Diabetes May Negatively Affect Fetal Health

Fetuses born to mothers with diabetes are more likely to have hypoglycemia, abnormal size, and malformation.

A recent study shows gestational diabetes and pre-gestational diabetes can be linked to multiple poor health outcomes for the child, such as jaundice, low blood sugar, malformations, and abnormal size.

Diabetes is known to cause a number of adverse health outcomes for adults, including heart disease, obesity, and other high-risk conditions. Investigators also found increased health risks for the mother, as well. The study, published by Diabetologia, examined the risks of gestational and pre-gestational diabetes during pregnancy, along with the potential role of other concomitant diseases caused by hypertensive and thyroid disorders.

Investigators analyzed administrative data regarding pregnancies complicated by diabetes from 2002 to 2012 to determine neonatal outcomes. Included in the study were 1357 pregnancies complicated by gestational diabetes, and 234 complicated by pre-gestational diabetes.

They compared the risks of adverse outcomes for gestational and pre-gestational diabetes pregnancies with normal pregnancies. Findings were adjusted for factors such as age, hypertensive and thyroid disorders, and drug use that may increase health risks.

Investigators discovered that babies born to mothers with gestational diabetes were 10 times more likely to develop neonatal hypoglycemia compared with normal pregnancies, and babies born to mothers with pre-gestation diabetes had 36 times the risk.

Babies born to mothers with gestational and pre-gestational diabetes had a 1.7 and 5.7 times more likely to have small size, respectively, compared with normal pregnancy, according to the study. The risks of increased size, jaundice, and fetal malformations were all increased among babies born to a diabetic mother.

These babies were also more likely to have low levels of calcium and magnesium. Researchers also discovered several other risks for the mother as well.
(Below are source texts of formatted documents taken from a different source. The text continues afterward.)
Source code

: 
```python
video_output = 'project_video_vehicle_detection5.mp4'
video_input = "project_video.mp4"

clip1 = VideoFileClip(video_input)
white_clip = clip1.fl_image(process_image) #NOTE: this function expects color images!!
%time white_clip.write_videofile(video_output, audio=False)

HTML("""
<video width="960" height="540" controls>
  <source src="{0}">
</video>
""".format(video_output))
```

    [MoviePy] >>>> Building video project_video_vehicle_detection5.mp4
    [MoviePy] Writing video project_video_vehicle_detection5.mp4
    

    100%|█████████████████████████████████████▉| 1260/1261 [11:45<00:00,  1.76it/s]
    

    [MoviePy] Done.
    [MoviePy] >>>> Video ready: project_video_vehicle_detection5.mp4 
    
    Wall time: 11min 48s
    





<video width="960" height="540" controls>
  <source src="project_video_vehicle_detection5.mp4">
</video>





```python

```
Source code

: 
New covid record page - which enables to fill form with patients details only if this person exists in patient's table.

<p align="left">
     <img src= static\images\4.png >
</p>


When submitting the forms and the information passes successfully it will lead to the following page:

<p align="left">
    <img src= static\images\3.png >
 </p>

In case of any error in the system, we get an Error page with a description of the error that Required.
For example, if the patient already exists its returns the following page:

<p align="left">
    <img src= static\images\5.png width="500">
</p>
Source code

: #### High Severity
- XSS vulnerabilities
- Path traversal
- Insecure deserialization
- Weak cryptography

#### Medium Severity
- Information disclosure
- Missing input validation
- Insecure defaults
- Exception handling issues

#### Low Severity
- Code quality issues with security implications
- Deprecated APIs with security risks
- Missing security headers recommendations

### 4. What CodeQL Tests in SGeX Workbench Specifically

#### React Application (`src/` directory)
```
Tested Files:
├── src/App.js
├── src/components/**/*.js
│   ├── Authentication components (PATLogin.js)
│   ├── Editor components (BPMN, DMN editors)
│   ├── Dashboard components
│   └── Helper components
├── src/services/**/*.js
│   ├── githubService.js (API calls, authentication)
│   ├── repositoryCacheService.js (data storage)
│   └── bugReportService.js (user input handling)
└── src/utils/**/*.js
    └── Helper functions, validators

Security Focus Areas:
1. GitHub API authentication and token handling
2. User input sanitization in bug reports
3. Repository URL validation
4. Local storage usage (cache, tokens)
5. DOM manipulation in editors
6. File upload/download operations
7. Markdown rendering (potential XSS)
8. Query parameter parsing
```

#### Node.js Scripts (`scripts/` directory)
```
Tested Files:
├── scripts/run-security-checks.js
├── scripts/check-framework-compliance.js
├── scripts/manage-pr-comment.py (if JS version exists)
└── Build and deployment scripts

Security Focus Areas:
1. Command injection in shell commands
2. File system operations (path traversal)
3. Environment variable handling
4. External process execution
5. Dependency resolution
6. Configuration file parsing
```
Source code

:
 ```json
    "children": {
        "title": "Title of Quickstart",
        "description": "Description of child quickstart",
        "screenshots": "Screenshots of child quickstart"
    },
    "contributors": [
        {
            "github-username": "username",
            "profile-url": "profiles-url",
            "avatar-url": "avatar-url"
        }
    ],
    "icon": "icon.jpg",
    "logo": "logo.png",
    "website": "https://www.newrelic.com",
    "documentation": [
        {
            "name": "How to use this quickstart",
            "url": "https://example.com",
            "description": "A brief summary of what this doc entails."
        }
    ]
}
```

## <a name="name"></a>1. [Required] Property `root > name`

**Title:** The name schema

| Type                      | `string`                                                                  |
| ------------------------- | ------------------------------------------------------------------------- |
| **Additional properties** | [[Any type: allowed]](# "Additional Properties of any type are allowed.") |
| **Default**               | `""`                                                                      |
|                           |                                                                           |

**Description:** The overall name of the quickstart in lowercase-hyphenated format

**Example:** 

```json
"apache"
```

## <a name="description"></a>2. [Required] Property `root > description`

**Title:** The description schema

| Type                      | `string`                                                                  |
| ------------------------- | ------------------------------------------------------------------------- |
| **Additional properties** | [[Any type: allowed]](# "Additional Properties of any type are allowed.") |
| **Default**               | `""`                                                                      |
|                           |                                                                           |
Mothers with diabetes were more likely to have a Caesarean section than mothers whose pregnancies were not complicated with diabetes. Pre-gestational diabetes was associated with 2.7 times higher risk of respiratory distress and a 46.5 times increased risk of amniotic fluid compared with normal pregnancies, according to the study.

Increased monitoring of mothers with diabetic pregnancies could potentially lessen certain adverse outcomes for the children.

“Both gestational diabetes and diabetes in the mother when she becomes pregnant are associated with adverse outcomes in the baby independently of the presence of other clinical conditions complicating the pregnancy,” the authors concluded. “Greater attention should be placed to the care of pregnant women with gestational diabetes or diabetes.”